⟨

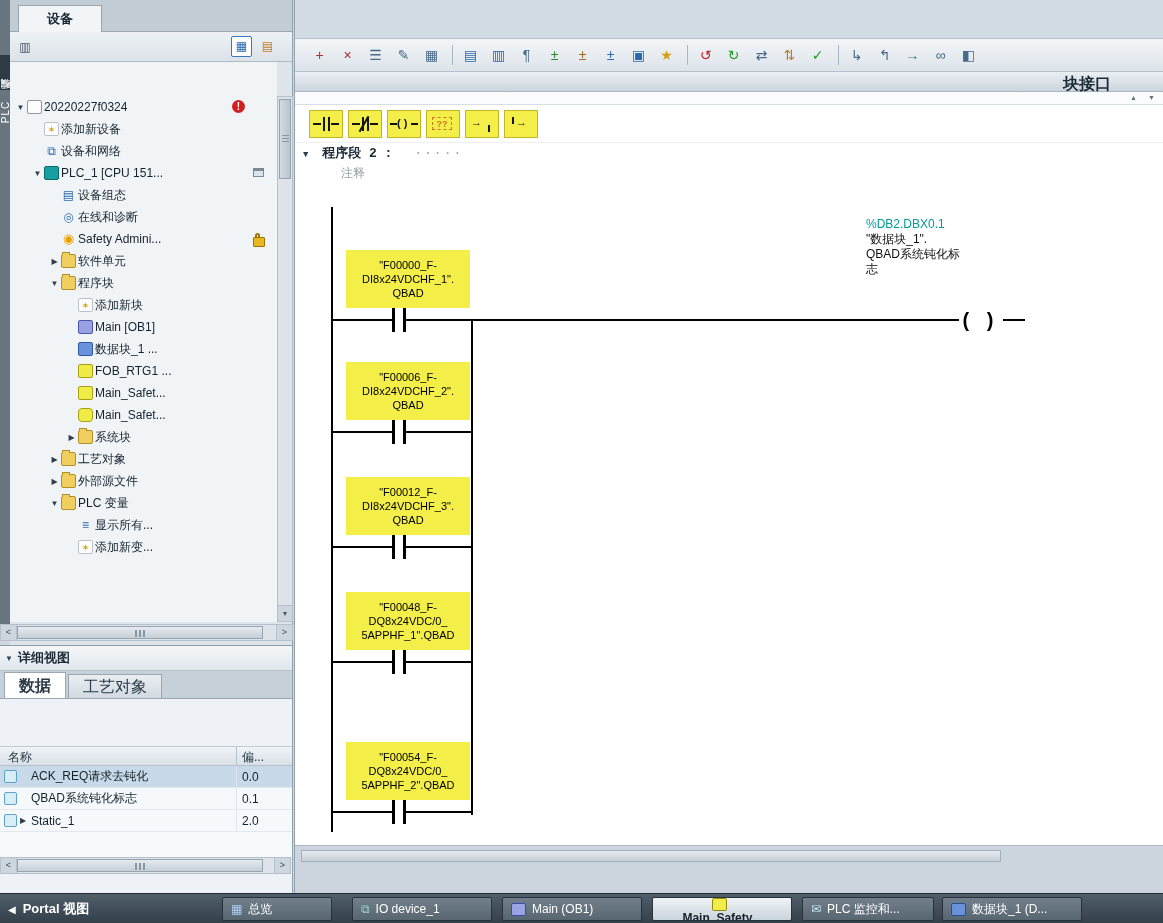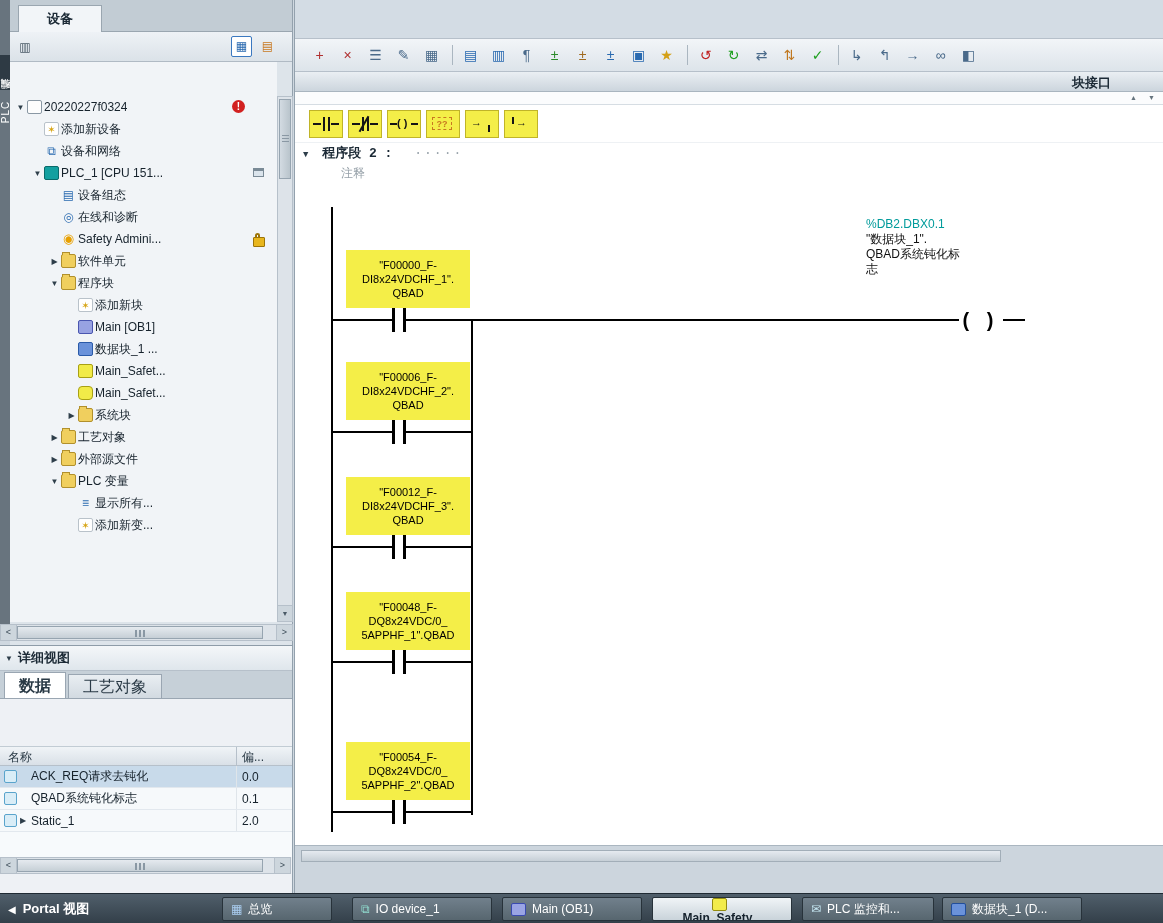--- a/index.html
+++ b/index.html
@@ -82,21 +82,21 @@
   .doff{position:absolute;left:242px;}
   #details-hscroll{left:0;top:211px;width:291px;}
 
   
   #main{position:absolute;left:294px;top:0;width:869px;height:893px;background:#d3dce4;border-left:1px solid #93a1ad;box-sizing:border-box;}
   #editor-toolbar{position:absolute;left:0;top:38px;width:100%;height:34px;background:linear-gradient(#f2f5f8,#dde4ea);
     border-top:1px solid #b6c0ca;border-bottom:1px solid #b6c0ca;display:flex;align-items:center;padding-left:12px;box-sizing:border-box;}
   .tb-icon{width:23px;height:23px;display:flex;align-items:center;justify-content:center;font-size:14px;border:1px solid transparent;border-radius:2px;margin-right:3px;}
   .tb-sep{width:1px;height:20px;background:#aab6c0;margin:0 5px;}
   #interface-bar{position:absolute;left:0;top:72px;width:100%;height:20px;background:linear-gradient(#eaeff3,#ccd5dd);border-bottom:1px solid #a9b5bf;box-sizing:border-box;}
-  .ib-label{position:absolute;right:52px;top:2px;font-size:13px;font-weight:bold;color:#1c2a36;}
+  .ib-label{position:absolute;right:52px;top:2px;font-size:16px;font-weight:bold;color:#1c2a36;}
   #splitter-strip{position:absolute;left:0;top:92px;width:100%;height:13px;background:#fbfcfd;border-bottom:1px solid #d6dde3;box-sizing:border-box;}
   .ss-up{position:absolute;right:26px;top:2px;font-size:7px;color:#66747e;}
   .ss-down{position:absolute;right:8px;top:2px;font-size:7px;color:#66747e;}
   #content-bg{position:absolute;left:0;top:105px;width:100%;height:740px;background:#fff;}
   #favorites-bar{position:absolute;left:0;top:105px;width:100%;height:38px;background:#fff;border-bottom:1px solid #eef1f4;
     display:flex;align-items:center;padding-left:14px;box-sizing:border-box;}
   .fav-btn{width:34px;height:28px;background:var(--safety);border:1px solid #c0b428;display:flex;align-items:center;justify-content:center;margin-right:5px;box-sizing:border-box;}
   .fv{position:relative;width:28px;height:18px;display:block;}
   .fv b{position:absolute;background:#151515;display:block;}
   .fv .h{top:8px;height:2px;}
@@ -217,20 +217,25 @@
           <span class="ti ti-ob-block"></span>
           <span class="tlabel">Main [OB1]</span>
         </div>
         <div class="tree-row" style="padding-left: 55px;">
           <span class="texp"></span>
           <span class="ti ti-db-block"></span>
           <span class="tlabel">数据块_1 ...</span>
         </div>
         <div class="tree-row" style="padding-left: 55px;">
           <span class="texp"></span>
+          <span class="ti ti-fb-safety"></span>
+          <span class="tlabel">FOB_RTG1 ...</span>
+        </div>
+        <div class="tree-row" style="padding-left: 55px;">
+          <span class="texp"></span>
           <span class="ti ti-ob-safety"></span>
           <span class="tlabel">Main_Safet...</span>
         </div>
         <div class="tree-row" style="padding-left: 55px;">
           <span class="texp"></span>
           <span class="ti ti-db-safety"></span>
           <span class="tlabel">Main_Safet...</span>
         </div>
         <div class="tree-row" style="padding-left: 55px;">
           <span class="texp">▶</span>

⟩

### BRIEF
Each record is to be written out exactly. No picture goes in.

### RESULT OF THIS TASK
--- a/index.html
+++ b/index.html
@@ -82,21 +82,21 @@
   .doff{position:absolute;left:242px;}
   #details-hscroll{left:0;top:211px;width:291px;}
 
   
   #main{position:absolute;left:294px;top:0;width:869px;height:893px;background:#d3dce4;border-left:1px solid #93a1ad;box-sizing:border-box;}
   #editor-toolbar{position:absolute;left:0;top:38px;width:100%;height:34px;background:linear-gradient(#f2f5f8,#dde4ea);
     border-top:1px solid #b6c0ca;border-bottom:1px solid #b6c0ca;display:flex;align-items:center;padding-left:12px;box-sizing:border-box;}
   .tb-icon{width:23px;height:23px;display:flex;align-items:center;justify-content:center;font-size:14px;border:1px solid transparent;border-radius:2px;margin-right:3px;}
   .tb-sep{width:1px;height:20px;background:#aab6c0;margin:0 5px;}
   #interface-bar{position:absolute;left:0;top:72px;width:100%;height:20px;background:linear-gradient(#eaeff3,#ccd5dd);border-bottom:1px solid #a9b5bf;box-sizing:border-box;}
-  .ib-label{position:absolute;right:52px;top:2px;font-size:13px;font-weight:bold;color:#1c2a36;}
+  .ib-label{position:absolute;right:52px;top:2px;font-size:16px;font-weight:bold;color:#1c2a36;}
   #splitter-strip{position:absolute;left:0;top:92px;width:100%;height:13px;background:#fbfcfd;border-bottom:1px solid #d6dde3;box-sizing:border-box;}
   .ss-up{position:absolute;right:26px;top:2px;font-size:7px;color:#66747e;}
   .ss-down{position:absolute;right:8px;top:2px;font-size:7px;color:#66747e;}
   #content-bg{position:absolute;left:0;top:105px;width:100%;height:740px;background:#fff;}
   #favorites-bar{position:absolute;left:0;top:105px;width:100%;height:38px;background:#fff;border-bottom:1px solid #eef1f4;
     display:flex;align-items:center;padding-left:14px;box-sizing:border-box;}
   .fav-btn{width:34px;height:28px;background:var(--safety);border:1px solid #c0b428;display:flex;align-items:center;justify-content:center;margin-right:5px;box-sizing:border-box;}
   .fv{position:relative;width:28px;height:18px;display:block;}
   .fv b{position:absolute;background:#151515;display:block;}
   .fv .h{top:8px;height:2px;}
@@ -217,20 +217,25 @@
           <span class="ti ti-ob-block"></span>
           <span class="tlabel">Main [OB1]</span>
         </div>
         <div class="tree-row" style="padding-left: 55px;">
           <span class="texp"></span>
           <span class="ti ti-db-block"></span>
           <span class="tlabel">数据块_1 ...</span>
         </div>
         <div class="tree-row" style="padding-left: 55px;">
           <span class="texp"></span>
+          <span class="ti ti-fb-safety"></span>
+          <span class="tlabel">FOB_RTG1 ...</span>
+        </div>
+        <div class="tree-row" style="padding-left: 55px;">
+          <span class="texp"></span>
           <span class="ti ti-ob-safety"></span>
           <span class="tlabel">Main_Safet...</span>
         </div>
         <div class="tree-row" style="padding-left: 55px;">
           <span class="texp"></span>
           <span class="ti ti-db-safety"></span>
           <span class="tlabel">Main_Safet...</span>
         </div>
         <div class="tree-row" style="padding-left: 55px;">
           <span class="texp">▶</span>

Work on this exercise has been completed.